Using Machine Learning to Improve the Contrast-Enhanced Ultrasound Liver Imaging Reporting and Data System Diagnosis of Hepatocellular Carcinoma in Indeterminate Liver Nodules.
Authors
Affiliations (7)
Affiliations (7)
- Department of Pharmacology, Physiology, and Cancer Biology, Division of Biostatistics and Bioinformatics, Sidney Kimmel Medical College, Thomas Jefferson University, Philadelphia, PA, USA.
- Department of Radiology, Thomas Jefferson University, Philadelphia PA, USA.
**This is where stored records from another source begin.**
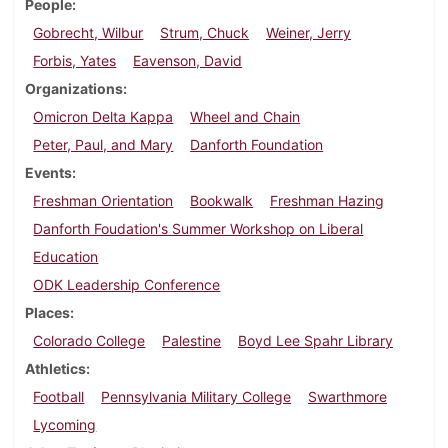
People
Gobrecht, Wilbur
Strum, Chuck
Weiner, Jerry
Forbis, Yates
Eavenson, David
Organizations
Omicron Delta Kappa
Wheel and Chain
Peter, Paul, and Mary
Danforth Foundation
Events
Freshman Orientation
Bookwalk
Freshman Hazing
Danforth Foudation's Summer Workshop on Liberal
Education
ODK Leadership Conference
Places
Colorado College
Palestine
Boyd Lee Spahr Library
Athletics
Football
Pennsylvania Military College
Swarthmore
Lycoming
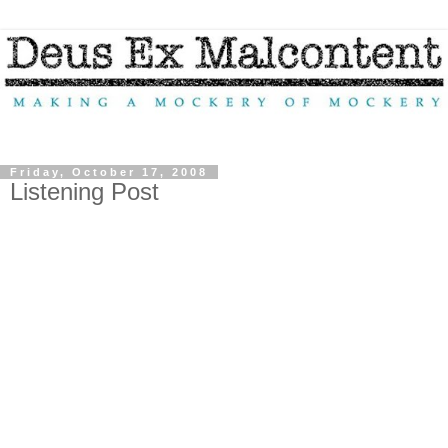
Friday, October 17, 2008
Listening Post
- Department of Visceral Surgery and Medicine, Bern University Hospital, University of Bern, Bern, Switzerland.
- UT Southwestern Medical Center, Dallas, TX, USA.
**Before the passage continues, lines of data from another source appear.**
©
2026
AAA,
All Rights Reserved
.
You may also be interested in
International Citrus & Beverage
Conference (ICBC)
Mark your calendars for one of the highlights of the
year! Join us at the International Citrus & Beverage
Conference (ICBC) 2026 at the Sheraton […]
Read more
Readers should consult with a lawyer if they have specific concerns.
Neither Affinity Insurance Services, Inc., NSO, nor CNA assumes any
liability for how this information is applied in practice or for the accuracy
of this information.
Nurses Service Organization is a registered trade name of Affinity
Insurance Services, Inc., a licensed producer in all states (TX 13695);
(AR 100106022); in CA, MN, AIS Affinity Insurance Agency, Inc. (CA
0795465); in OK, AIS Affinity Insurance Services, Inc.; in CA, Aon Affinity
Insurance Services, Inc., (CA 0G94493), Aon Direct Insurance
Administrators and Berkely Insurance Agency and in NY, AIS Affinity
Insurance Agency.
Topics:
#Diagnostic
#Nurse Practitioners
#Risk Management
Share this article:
- Department of Imaging Sciences, School of Biomedical Engineering and Imaging Sciences, Faculty of Life Sciences and Medicine, King's College London, London, UK; Department of Radiology, King's College Hospital, London, UK.
- Department of Radiology, University of Calgary, Calgary, Canada.
- Department of Pharmacology, Physiology, and Cancer Biology, Division of Biostatistics and Bioinformatics, Sidney Kimmel Medical College, Thomas Jefferson University, Philadelphia, PA, USA; Sidney Kimmel Comprehensive Cancer Center at Thomas Jefferson University, Philadelphia, PA, USA. Electronic address: [email protected].
Abstract
Liver cancer ranks among the most lethal cancers. Hepatocellular carcinoma (HCC) is the most common type of primary liver cancer and better diagnostic tools are needed to diagnose patients at risk. The aim is to develop a machine learning algorithm that enhances the sensitivity and specificity of the Contrast-Enhanced Ultrasound Liver Imaging Reporting and Data System (CEUS-LIRADS) in classifying indeterminate at-risk liver nodules (LR-M, LR-3, LR-4) as HCC or non-HCC. Our study includes patients at risk for HCC with untreated indeterminate focal liver observations detected on US or contrast-enhanced CT or MRI performed as part of their clinical standard of care from January 2018 to November 2022. Recursive partitioning was used to improve HCC diagnosis in indeterminate at-risk nodules. Demographics, blood biomarkers, and CEUS imaging features were evaluated as potential predictors for the algorithm to classify nodules as HCC or non-HCC. We evaluated 244 indeterminate liver nodules from 224 patients (mean age 62.9 y). Of the nodules, 73.2% (164/224) were from males. The algorithm was trained on a random 2/3 partition of 163 liver nodules and correctly reclassified more than half of the HCC liver nodules previously categorized as indeterminate in the independent 1/3 test partition of 81 liver nodules, achieving a sensitivity of 56.3% (95% CI: 42.0%, 70.2%) and specificity of 93.9% (95% CI: 84.4%, 100.0%). Machine learning was applied to the multicenter, multinational study of CEUS LI-RADS indeterminate at-risk liver nodules and correctly diagnosed HCC in more than half of the HCC nodules.